▶ **Exercise requirements**
For the data below, please report each line where the word "root" is found.

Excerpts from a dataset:

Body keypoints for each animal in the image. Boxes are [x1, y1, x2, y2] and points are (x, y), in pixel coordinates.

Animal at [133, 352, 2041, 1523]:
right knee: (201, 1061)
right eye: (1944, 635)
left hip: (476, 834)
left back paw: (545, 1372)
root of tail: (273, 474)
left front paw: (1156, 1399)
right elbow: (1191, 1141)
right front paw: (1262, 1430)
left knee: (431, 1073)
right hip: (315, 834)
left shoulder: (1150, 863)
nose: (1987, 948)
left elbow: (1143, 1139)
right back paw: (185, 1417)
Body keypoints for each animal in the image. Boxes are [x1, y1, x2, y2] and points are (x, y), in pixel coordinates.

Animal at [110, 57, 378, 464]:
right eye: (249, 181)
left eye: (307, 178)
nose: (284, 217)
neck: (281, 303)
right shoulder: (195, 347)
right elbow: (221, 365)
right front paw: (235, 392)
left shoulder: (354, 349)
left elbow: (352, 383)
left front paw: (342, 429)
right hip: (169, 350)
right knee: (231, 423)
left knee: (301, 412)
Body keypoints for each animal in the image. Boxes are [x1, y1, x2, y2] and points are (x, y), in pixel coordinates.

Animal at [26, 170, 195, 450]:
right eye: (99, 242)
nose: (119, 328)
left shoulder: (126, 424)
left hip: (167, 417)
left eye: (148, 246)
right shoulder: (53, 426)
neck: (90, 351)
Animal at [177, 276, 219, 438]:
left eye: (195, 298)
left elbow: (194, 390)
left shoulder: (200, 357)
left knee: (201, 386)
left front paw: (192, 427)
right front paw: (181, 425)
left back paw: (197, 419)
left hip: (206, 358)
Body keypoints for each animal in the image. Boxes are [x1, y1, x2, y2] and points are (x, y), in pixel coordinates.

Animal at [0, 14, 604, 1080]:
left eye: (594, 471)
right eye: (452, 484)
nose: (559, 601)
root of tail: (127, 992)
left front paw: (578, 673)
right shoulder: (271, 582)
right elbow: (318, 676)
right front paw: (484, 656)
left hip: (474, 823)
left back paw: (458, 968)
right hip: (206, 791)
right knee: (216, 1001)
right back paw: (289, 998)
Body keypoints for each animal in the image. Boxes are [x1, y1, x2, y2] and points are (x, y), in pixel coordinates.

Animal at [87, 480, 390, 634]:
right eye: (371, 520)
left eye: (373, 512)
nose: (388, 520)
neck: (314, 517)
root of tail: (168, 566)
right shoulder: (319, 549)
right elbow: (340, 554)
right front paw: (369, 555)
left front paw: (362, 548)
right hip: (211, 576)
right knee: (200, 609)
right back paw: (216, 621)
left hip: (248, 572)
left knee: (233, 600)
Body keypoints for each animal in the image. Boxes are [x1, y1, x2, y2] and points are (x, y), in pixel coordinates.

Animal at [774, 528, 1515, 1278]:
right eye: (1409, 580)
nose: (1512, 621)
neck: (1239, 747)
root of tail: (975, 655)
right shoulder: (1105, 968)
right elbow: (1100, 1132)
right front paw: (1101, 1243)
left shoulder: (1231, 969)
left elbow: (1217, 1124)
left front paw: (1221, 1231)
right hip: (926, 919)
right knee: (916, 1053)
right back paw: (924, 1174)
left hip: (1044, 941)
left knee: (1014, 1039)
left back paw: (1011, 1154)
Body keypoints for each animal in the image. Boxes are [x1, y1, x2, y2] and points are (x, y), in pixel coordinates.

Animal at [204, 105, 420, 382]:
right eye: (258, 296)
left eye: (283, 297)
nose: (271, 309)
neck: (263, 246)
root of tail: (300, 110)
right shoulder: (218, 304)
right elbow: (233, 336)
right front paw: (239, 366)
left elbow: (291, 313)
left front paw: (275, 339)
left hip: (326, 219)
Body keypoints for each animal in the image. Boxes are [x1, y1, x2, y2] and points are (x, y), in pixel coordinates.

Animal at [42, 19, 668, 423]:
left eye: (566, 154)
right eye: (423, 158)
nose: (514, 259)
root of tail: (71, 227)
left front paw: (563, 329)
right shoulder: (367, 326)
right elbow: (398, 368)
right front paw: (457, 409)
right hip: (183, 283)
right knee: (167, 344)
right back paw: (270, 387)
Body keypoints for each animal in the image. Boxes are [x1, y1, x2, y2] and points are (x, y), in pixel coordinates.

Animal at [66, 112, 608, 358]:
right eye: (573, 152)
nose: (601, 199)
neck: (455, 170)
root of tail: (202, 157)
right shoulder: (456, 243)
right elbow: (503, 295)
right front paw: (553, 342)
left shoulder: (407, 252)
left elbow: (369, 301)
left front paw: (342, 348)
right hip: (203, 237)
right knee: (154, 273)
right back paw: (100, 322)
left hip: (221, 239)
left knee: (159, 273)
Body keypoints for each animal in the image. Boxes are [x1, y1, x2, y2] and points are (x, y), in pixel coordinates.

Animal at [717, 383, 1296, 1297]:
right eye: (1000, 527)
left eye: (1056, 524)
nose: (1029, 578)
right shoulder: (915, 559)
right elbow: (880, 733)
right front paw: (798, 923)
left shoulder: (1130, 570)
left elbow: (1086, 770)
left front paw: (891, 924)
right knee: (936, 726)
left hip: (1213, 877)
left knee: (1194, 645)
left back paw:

▶ **Answer**
root of tail: (273, 474)
root of tail: (127, 992)
root of tail: (168, 566)
root of tail: (975, 655)
root of tail: (300, 110)
root of tail: (71, 227)
root of tail: (202, 157)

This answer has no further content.